# What the task asks
Can you copy every one of the rows below word for word, leaving the pictures out of your answer?

# Dataset entries
== Segment start ==

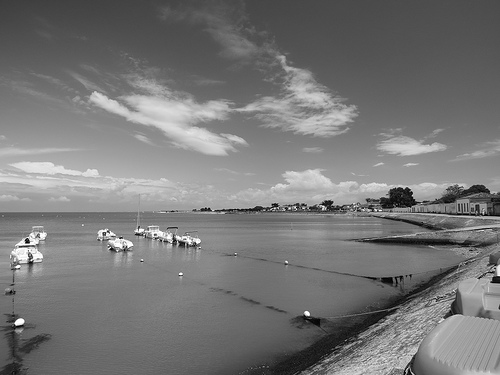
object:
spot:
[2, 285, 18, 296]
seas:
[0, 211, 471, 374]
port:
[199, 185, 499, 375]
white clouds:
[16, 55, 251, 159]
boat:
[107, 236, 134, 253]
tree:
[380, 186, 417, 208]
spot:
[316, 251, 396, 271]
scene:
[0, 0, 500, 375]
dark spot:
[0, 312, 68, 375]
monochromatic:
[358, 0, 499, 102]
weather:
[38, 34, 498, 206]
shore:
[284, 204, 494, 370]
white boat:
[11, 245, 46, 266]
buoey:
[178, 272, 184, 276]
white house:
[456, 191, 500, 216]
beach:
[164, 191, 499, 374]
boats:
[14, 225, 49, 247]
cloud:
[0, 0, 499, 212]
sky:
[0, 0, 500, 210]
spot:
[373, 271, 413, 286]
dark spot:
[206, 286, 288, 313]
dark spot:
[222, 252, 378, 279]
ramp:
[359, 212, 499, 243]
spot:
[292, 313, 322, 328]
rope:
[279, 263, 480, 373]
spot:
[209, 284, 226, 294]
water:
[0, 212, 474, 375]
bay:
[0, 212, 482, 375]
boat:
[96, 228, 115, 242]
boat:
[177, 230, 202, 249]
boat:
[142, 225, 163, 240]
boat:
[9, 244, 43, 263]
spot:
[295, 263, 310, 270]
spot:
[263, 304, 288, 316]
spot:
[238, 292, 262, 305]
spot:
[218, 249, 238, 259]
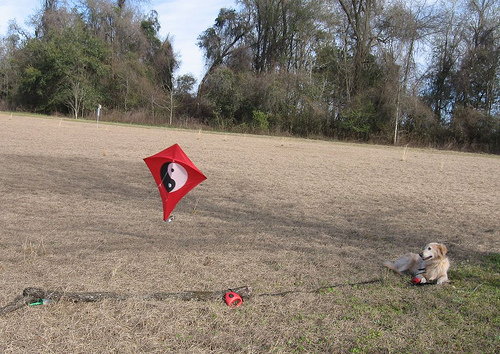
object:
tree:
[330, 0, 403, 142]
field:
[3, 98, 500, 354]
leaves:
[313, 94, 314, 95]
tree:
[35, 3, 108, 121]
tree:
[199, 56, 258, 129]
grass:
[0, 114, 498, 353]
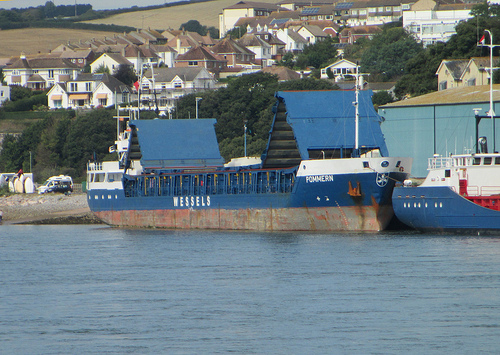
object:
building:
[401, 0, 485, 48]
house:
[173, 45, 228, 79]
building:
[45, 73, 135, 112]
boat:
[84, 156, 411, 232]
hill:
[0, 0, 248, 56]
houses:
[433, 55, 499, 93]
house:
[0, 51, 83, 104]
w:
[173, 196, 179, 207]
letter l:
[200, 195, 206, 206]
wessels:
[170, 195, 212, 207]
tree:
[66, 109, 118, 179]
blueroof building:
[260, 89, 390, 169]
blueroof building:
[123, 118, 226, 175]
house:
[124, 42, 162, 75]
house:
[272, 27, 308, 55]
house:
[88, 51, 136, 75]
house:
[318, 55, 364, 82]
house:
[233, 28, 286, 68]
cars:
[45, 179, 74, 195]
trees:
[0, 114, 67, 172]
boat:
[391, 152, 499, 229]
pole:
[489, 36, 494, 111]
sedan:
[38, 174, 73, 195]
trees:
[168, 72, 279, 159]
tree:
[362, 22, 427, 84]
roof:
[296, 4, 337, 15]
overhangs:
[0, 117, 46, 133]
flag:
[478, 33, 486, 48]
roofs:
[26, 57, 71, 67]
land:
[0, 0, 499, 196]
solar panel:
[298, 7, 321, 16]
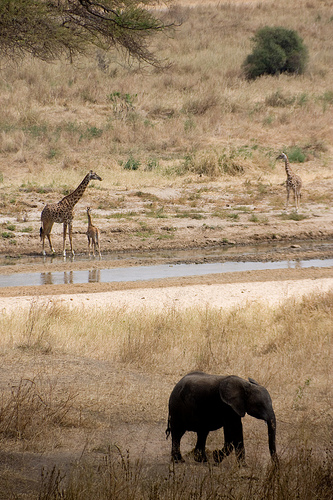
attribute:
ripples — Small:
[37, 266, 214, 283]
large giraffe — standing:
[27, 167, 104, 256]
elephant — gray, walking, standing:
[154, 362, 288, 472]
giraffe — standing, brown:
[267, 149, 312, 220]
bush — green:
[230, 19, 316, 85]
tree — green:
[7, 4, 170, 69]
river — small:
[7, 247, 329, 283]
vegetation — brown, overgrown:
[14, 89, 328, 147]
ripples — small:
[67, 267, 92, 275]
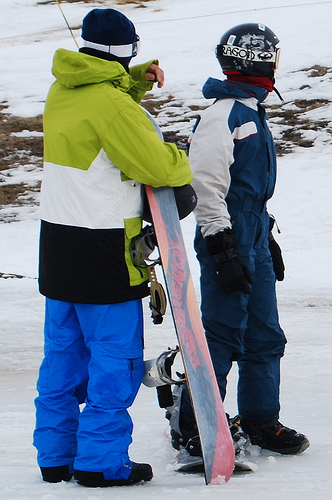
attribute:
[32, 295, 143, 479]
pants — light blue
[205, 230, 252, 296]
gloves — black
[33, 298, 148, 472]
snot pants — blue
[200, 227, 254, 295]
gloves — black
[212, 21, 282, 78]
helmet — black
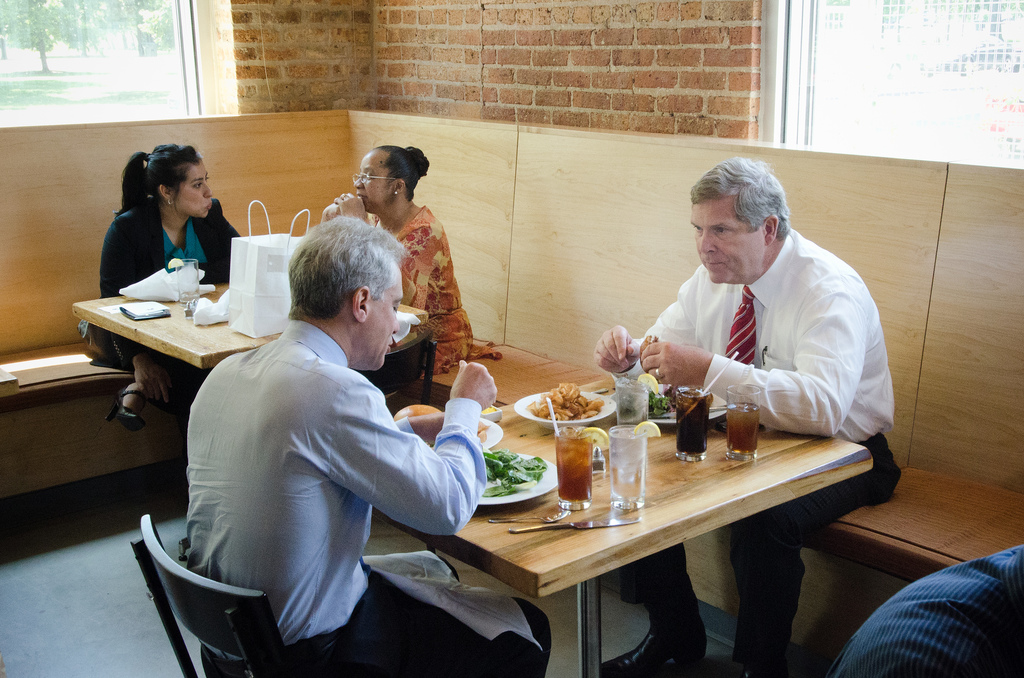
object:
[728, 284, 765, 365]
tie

== Segment end ==

# Result below
object:
spot:
[2, 285, 18, 296]
seas:
[0, 211, 471, 374]
port:
[199, 185, 499, 375]
white clouds:
[16, 55, 251, 159]
boat:
[107, 236, 134, 253]
tree:
[380, 186, 417, 208]
spot:
[316, 251, 396, 271]
scene:
[0, 0, 500, 375]
dark spot:
[0, 312, 68, 375]
monochromatic:
[358, 0, 499, 102]
weather:
[38, 34, 498, 206]
shore:
[284, 204, 494, 370]
white boat:
[11, 245, 46, 266]
buoey:
[178, 272, 184, 276]
white house:
[456, 191, 500, 216]
beach:
[164, 191, 499, 374]
boats:
[14, 225, 49, 247]
cloud:
[0, 0, 499, 212]
sky:
[0, 0, 500, 210]
spot:
[373, 271, 413, 286]
dark spot:
[206, 286, 288, 313]
dark spot:
[222, 252, 378, 279]
ramp:
[359, 212, 499, 243]
spot:
[292, 313, 322, 328]
rope:
[279, 263, 480, 373]
spot:
[209, 284, 226, 294]
water:
[0, 212, 474, 375]
bay:
[0, 212, 482, 375]
boat:
[96, 228, 115, 242]
boat:
[177, 230, 202, 249]
boat:
[142, 225, 163, 240]
boat:
[9, 244, 43, 263]
spot:
[295, 263, 310, 270]
spot:
[263, 304, 288, 316]
spot:
[238, 292, 262, 305]
spot:
[218, 249, 238, 259]
object:
tree:
[330, 0, 403, 142]
field:
[3, 98, 500, 354]
leaves:
[313, 94, 314, 95]
tree:
[35, 3, 108, 121]
tree:
[199, 56, 258, 129]
grass:
[0, 114, 498, 353]
object:
building:
[401, 0, 485, 48]
house:
[173, 45, 228, 79]
building:
[45, 73, 135, 112]
boat:
[84, 156, 411, 232]
hill:
[0, 0, 248, 56]
houses:
[433, 55, 499, 93]
house:
[0, 51, 83, 104]
w:
[173, 196, 179, 207]
letter l:
[200, 195, 206, 206]
wessels:
[170, 195, 212, 207]
tree:
[66, 109, 118, 179]
blueroof building:
[260, 89, 390, 169]
blueroof building:
[123, 118, 226, 175]
house:
[124, 42, 162, 75]
house:
[272, 27, 308, 55]
house:
[88, 51, 136, 75]
house:
[318, 55, 364, 82]
house:
[233, 28, 286, 68]
cars:
[45, 179, 74, 195]
trees:
[0, 114, 67, 172]
boat:
[391, 152, 499, 229]
pole:
[489, 36, 494, 111]
sedan:
[38, 174, 73, 195]
trees:
[168, 72, 279, 159]
tree:
[362, 22, 427, 84]
roof:
[296, 4, 337, 15]
overhangs:
[0, 117, 46, 133]
flag:
[478, 33, 486, 48]
roofs:
[26, 57, 71, 67]
land:
[0, 0, 499, 196]
solar panel:
[298, 7, 321, 16]
attribute:
ripples — Small:
[37, 266, 214, 283]
large giraffe — standing:
[27, 167, 104, 256]
elephant — gray, walking, standing:
[154, 362, 288, 472]
giraffe — standing, brown:
[267, 149, 312, 220]
bush — green:
[230, 19, 316, 85]
tree — green:
[7, 4, 170, 69]
river — small:
[7, 247, 329, 283]
vegetation — brown, overgrown:
[14, 89, 328, 147]
ripples — small:
[67, 267, 92, 275]
attribute:
[32, 295, 143, 479]
pants — light blue
[205, 230, 252, 296]
gloves — black
[33, 298, 148, 472]
snot pants — blue
[200, 227, 254, 295]
gloves — black
[212, 21, 282, 78]
helmet — black
object:
[728, 284, 765, 365]
tie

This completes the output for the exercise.